I have another humiliating confession to make—I tried to get off going to Browndown. (So like those unfeeling French people, isn’t it?)

But I had my reason too. If I disapproved of the resolution at which Nugent had arrived, I viewed far more unfavorably the selfish weakness on Oscar’s part, which had allowed his brother to sacrifice himself. Lucilla’s lover had sunk to something very like a despicable character in my estimation. I felt that I might let him see what I thought of him, if I found myself in his company at that moment.

“Considering the object that you have in view, my dear,” I said to Lucilla, “do you think you want me at Browndown?”

“Haven’t I already told you?” she asked impatiently. “I am so nervous—so completely upset—that I don’t feel equal to going out by myself. Have you no sympathy for me? Suppose you had dreamed that you were marrying Nugent instead of Oscar?”

“Ah, bah! what of that? I should only have dreamed that I was marrying the most agreeable man of the two.”

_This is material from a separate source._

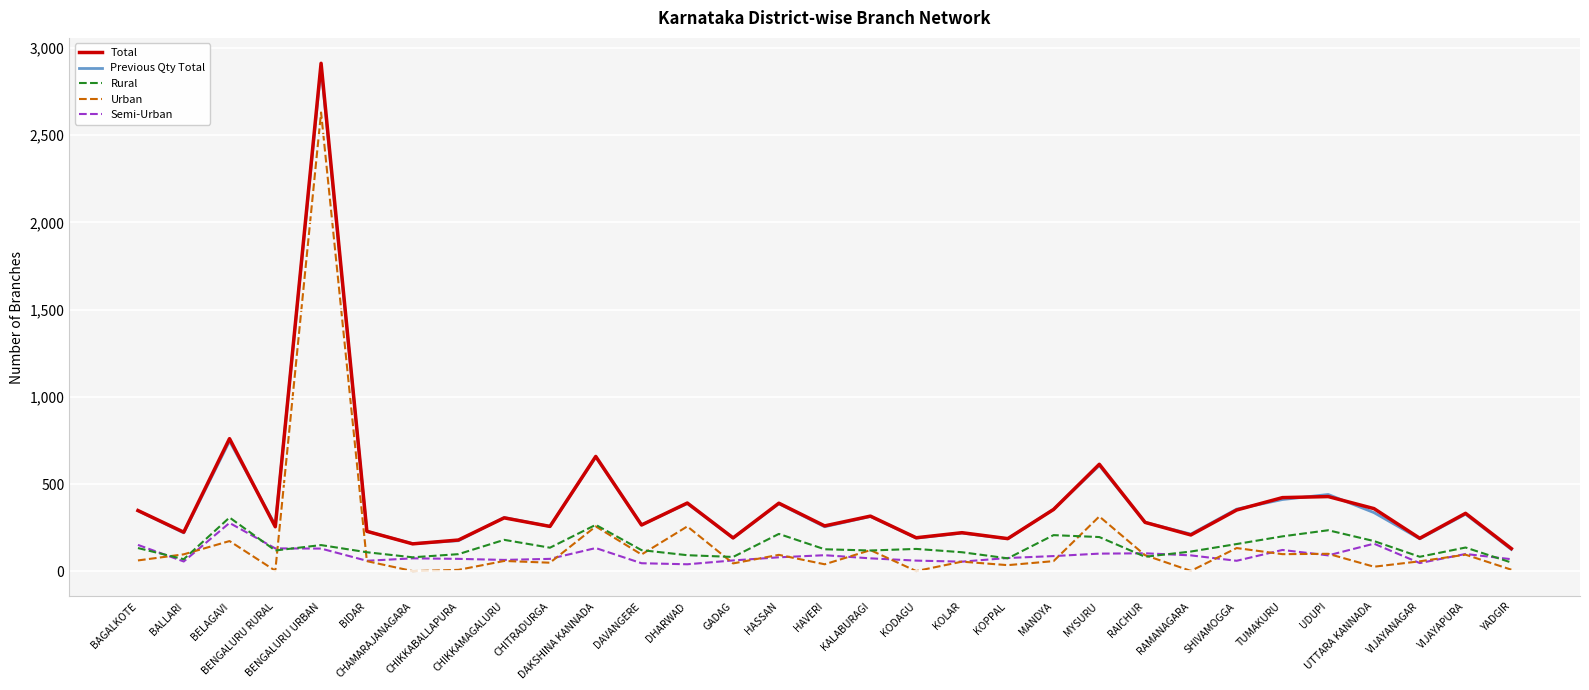

At which label does Urban first exceed 60?

BAGALKOTE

“The most agreeable man of the two! There you are again—always unjust to Oscar.”

“My love! if you could see for yourself, you would learn to appreciate Nugent’s good qualities, as I do.”

“I prefer appreciating Oscar’s good qualities.”

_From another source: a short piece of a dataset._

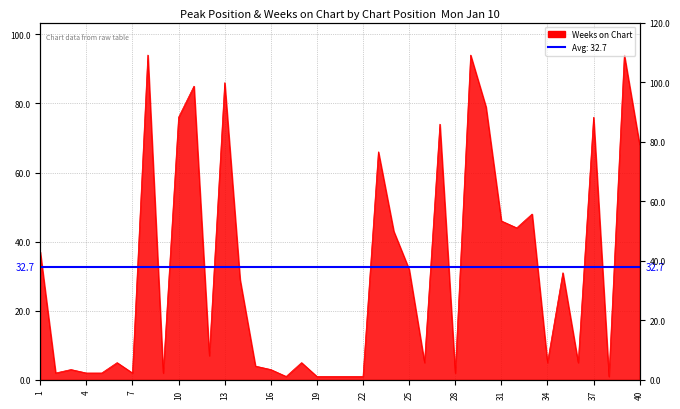

What is the value of the 34th point from the left?

5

“You are prejudiced, Lucilla.”

“So are you!”

“You happen to have met Oscar first.”

“That has nothing to do with it.”

“Yes! yes! If Nugent had followed us, instead of Oscar; if, of those two charming voices which are both the same, one had spoken instead of the other—”

“I won’t hear a word more!”

“Tra-la-la-la! It happens to have been Oscar. Turn it the other way—and Nugent might have been the man.

“Madame Pratolungo, I am not accustomed to be insulted! I have no more to say to you.”

With that dignified reply, and with the loveliest color in her face that you ever saw in your life, my darling Lucilla turned her pretty back on me, and set off for Browndown by herself.